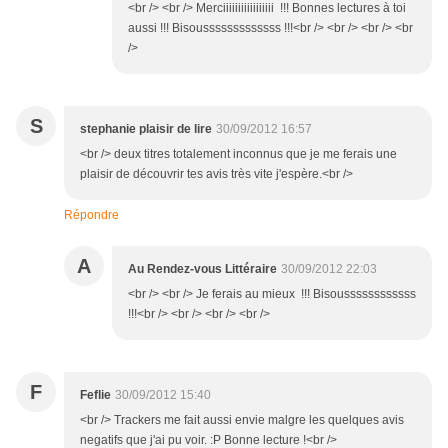
<br /> <br /> Merciiiiiiiiiiiiiiiii !!! Bonnes lectures à toi
aussi !!! Bisousssssssssssss !!!<br /> <br /> <br /> <br
/>
S
stephanie plaisir de lire
30/09/2012 16:57
<br /> deux titres totalement inconnus que je me ferais une
plaisir de découvrir tes avis très vite j'espère.<br />
Répondre
A
Au Rendez-vous Littéraire
30/09/2012 22:03
<br /> <br /> Je ferais au mieux !!! Bisoussssssssssss
!!!<br /> <br /> <br /> <br />
F
Feflie
30/09/2012 15:40
<br /> Trackers me fait aussi envie malgre les quelques avis
negatifs que j'ai pu voir. :P Bonne lecture !<br />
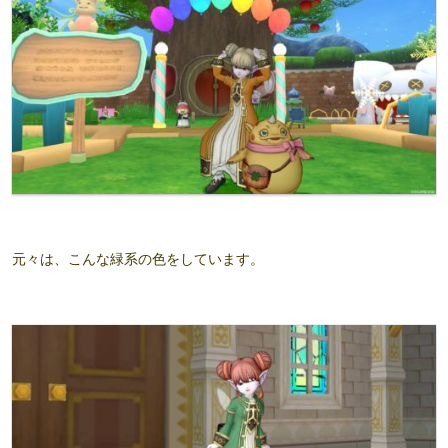
元々は、こんな緑系の色をしています。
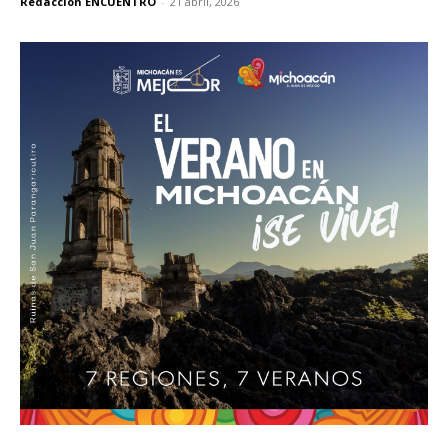
Redacción ENCUENTRO
-
21 abril, 2026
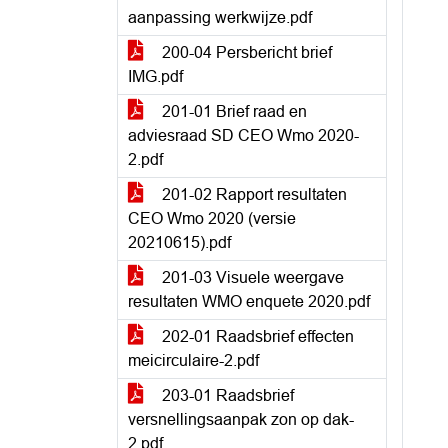
aanpassing werkwijze.pdf
200-04 Persbericht brief
IMG.pdf
201-01 Brief raad en
adviesraad SD CEO Wmo 2020-
2.pdf
201-02 Rapport resultaten
CEO Wmo 2020 (versie
20210615).pdf
201-03 Visuele weergave
resultaten WMO enquete 2020.pdf
202-01 Raadsbrief effecten
meicirculaire-2.pdf
203-01 Raadsbrief
versnellingsaanpak zon op dak-
2.pdf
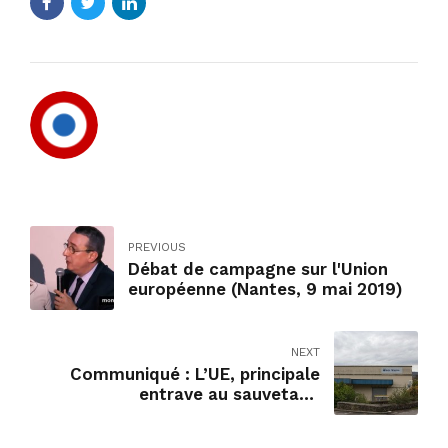
PREVIOUS
Débat de campagne sur l'Union
européenne (Nantes, 9 mai 2019)
NEXT
Communiqué : L’UE, principale
entrave au sauvetage
d’Arjowiggins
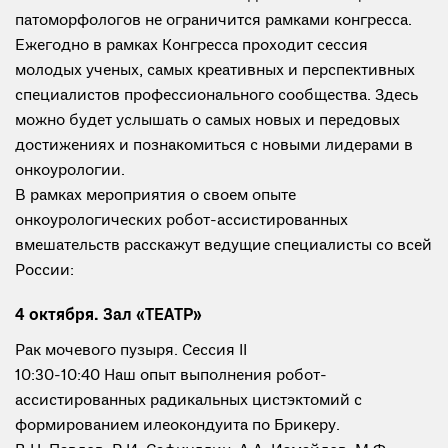
патоморфологов не ограничится рамками конгресса.
Ежегодно в рамках Конгресса проходит сессия
молодых ученых, самых креативных и перспективных
специалистов профессионального сообщества. Здесь
можно будет услышать о самых новых и передовых
достижениях и познакомиться с новыми лидерами в
онкоурологии.
В рамках мероприятия о своем опыте
онкоурологических робот-ассистированных
вмешательств расскажут ведущие специалисты со всей
России:
4 октября. Зал «ТЕАТР»
Рак мочевого пузыря. Сессия II
10:30-10:40 Наш опыт выполнения робот-
ассистированных радикальных цистэктомий с
формированием илеокондуита по Брикеру.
★ ★ ★
* _Written task_
Switch "NEXT" to "SUIVANT" throughout the data above and give all of the text again with everything else unchanged. Leave the pictures out of the answer.

* _Answer to the problem_
<br /> <br /> Merciiiiiiiiiiiiiiiii !!! Bonnes lectures à toi
aussi !!! Bisousssssssssssss !!!<br /> <br /> <br /> <br
/>
S
stephanie plaisir de lire
30/09/2012 16:57
<br /> deux titres totalement inconnus que je me ferais une
plaisir de découvrir tes avis très vite j'espère.<br />
Répondre
A
Au Rendez-vous Littéraire
30/09/2012 22:03
<br /> <br /> Je ferais au mieux !!! Bisoussssssssssss
!!!<br /> <br /> <br /> <br />
F
Feflie
30/09/2012 15:40
<br /> Trackers me fait aussi envie malgre les quelques avis
negatifs que j'ai pu voir. :P Bonne lecture !<br />
元々は、こんな緑系の色をしています。
Redacción ENCUENTRO
-
21 abril, 2026
aanpassing werkwijze.pdf
200-04 Persbericht brief
IMG.pdf
201-01 Brief raad en
adviesraad SD CEO Wmo 2020-
2.pdf
201-02 Rapport resultaten
CEO Wmo 2020 (versie
20210615).pdf
201-03 Visuele weergave
resultaten WMO enquete 2020.pdf
202-01 Raadsbrief effecten
meicirculaire-2.pdf
203-01 Raadsbrief
versnellingsaanpak zon op dak-
2.pdf
PREVIOUS
Débat de campagne sur l'Union
européenne (Nantes, 9 mai 2019)
SUIVANT
Communiqué : L’UE, principale
entrave au sauvetage
d’Arjowiggins
патоморфологов не ограничится рамками конгресса.
Ежегодно в рамках Конгресса проходит сессия
молодых ученых, самых креативных и перспективных
специалистов профессионального сообщества. Здесь
можно будет услышать о самых новых и передовых
достижениях и познакомиться с новыми лидерами в
онкоурологии.
В рамках мероприятия о своем опыте
онкоурологических робот-ассистированных
вмешательств расскажут ведущие специалисты со всей
России:
4 октября. Зал «ТЕАТР»
Рак мочевого пузыря. Сессия II
10:30-10:40 Наш опыт выполнения робот-
ассистированных радикальных цистэктомий с
формированием илеокондуита по Брикеру.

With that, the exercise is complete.